Yet another slap on the hand by implicit bool to int conversions
Steven Schveighoffer
schveiguy at yahoo.com
Mon Jun 20 06:31:06 PDT 2011
On Mon, 20 Jun 2011 09:17:56 -0400, Daniel Gibson <metalcaedes at gmail.com>
wrote:
> Am 20.06.2011 14:47, schrieb Steven Schveighoffer:
>> On Sun, 19 Jun 2011 19:42:22 -0400, bearophile
>> <bearophileHUGS at lycos.com> wrote:
>>
>>> Timon Gehr:
>>>
>>>> Maybe DMD could warn on nonsense of the form x != x.
>>>
>>> Right. This thread is very good food for this enhancement request of
>>> mine:
>>> http://d.puremagic.com/issues/show_bug.cgi?id=5540
>>>
>>> Vote for this enhancement :-)
>>
>> I don't think this is a good idea. Generic code could result in an
>> error where there shouldn't be. For example:
>>
>> int foo(T)()
>> {
>> if(T.sizeof == char.sizeof)
>> ...
>> }
>>
>> Would this fail to compile where T == char? What about if T == ubyte?
>>
>> Generic programming sometimes results in silly code that is perfectly
>> acceptable as generic code, and we need to take this into account before
>> making decisions assuming a person is writing the code.
>>
>> -Steve
>
> It probably makes more sense to use static if in that case - and static
> if could be an exception for these rules.

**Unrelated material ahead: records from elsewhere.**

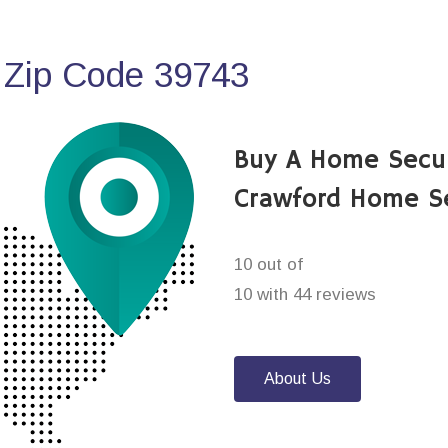
 Zip Code 39743
Buy A Home Secu
Crawford Home S
10 out of
10 with 44 reviews
About Us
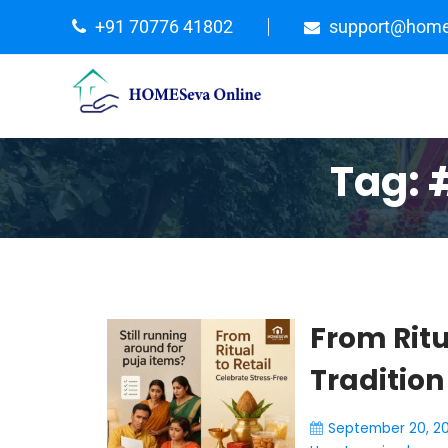
+91 70776 41802
support@home
Tag:
From Ritu
Tradition
September 20, 2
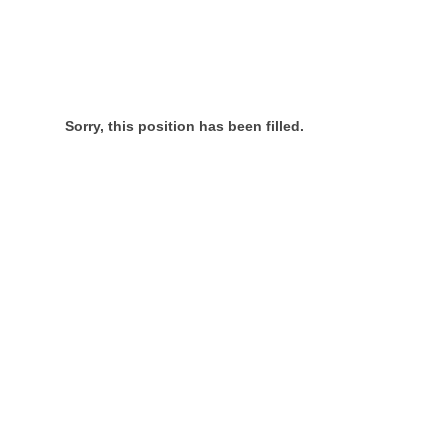
Sorry, this position has been filled.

static if has different semantics than if (it doesn't create a scope), so
maybe I want to use if. But even so, static if is just as likely to
contain these bugs as a normal if. Both use an expression to determine
whether the if should run or not, and there are quite a few constructs
that can be used in a static if expression.